- Raw data -
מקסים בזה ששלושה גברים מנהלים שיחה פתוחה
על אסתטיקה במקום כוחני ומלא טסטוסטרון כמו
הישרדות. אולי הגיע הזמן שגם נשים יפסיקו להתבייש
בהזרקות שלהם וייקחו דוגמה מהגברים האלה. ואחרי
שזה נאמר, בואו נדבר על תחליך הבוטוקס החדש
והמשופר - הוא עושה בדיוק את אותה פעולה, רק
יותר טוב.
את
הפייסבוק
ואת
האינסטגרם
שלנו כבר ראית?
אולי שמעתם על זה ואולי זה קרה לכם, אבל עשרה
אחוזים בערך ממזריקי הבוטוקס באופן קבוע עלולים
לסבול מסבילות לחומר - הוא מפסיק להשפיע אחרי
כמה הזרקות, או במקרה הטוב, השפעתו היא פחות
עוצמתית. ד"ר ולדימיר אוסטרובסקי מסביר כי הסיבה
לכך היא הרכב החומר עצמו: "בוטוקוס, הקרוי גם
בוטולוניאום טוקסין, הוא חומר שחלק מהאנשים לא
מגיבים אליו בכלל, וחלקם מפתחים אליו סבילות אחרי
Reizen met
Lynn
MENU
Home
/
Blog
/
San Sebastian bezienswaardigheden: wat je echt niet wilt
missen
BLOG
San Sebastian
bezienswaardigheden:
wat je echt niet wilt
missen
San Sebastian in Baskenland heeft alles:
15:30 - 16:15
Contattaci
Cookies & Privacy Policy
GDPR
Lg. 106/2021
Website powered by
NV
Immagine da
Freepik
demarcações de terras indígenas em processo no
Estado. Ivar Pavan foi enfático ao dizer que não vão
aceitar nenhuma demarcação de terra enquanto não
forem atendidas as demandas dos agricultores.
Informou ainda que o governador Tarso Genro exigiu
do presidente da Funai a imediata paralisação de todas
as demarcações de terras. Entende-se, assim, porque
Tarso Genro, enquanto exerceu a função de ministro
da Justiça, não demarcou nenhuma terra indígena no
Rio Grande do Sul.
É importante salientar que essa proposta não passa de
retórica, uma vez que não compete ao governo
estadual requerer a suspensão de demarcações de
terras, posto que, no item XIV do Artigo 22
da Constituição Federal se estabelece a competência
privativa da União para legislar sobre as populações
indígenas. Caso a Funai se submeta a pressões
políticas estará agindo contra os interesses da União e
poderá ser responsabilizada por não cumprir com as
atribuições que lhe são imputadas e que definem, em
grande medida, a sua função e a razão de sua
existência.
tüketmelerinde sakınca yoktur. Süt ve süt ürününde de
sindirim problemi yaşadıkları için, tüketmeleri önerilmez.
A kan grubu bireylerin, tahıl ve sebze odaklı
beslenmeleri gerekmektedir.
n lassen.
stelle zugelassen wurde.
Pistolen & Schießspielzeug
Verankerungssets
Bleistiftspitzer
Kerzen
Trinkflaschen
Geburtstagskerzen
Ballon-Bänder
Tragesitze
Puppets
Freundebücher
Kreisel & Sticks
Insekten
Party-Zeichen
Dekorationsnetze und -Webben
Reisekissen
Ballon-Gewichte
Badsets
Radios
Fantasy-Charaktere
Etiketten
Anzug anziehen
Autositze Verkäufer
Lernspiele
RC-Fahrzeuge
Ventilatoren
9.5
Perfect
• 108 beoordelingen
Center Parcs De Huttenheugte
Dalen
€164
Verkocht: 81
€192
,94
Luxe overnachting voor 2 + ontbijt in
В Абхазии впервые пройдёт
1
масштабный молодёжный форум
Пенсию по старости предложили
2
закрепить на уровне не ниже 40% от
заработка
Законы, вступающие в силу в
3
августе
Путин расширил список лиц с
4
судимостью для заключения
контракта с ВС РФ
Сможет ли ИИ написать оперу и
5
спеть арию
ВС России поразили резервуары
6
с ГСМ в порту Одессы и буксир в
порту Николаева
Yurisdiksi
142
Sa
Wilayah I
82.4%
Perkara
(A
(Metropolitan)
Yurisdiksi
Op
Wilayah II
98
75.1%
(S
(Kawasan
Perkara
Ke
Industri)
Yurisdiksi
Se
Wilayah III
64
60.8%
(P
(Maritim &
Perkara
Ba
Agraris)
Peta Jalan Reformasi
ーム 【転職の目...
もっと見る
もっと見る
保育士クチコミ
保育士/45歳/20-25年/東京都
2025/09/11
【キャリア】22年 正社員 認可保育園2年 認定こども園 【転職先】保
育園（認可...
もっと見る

- What the task requires -
Return only the stretch of the material above from the line holding "San Sebastian bezienswaardigheden: wat" through the line holding "as demarcações de", copied exactly.

- Task answer -
San Sebastian bezienswaardigheden: wat je echt niet wilt
missen
BLOG
San Sebastian
bezienswaardigheden:
wat je echt niet wilt
missen
San Sebastian in Baskenland heeft alles:
15:30 - 16:15
Contattaci
Cookies & Privacy Policy
GDPR
Lg. 106/2021
Website powered by
NV
Immagine da
Freepik
demarcações de terras indígenas em processo no
Estado. Ivar Pavan foi enfático ao dizer que não vão
aceitar nenhuma demarcação de terra enquanto não
forem atendidas as demandas dos agricultores.
Informou ainda que o governador Tarso Genro exigiu
do presidente da Funai a imediata paralisação de todas
as demarcações de terras. Entende-se, assim, porque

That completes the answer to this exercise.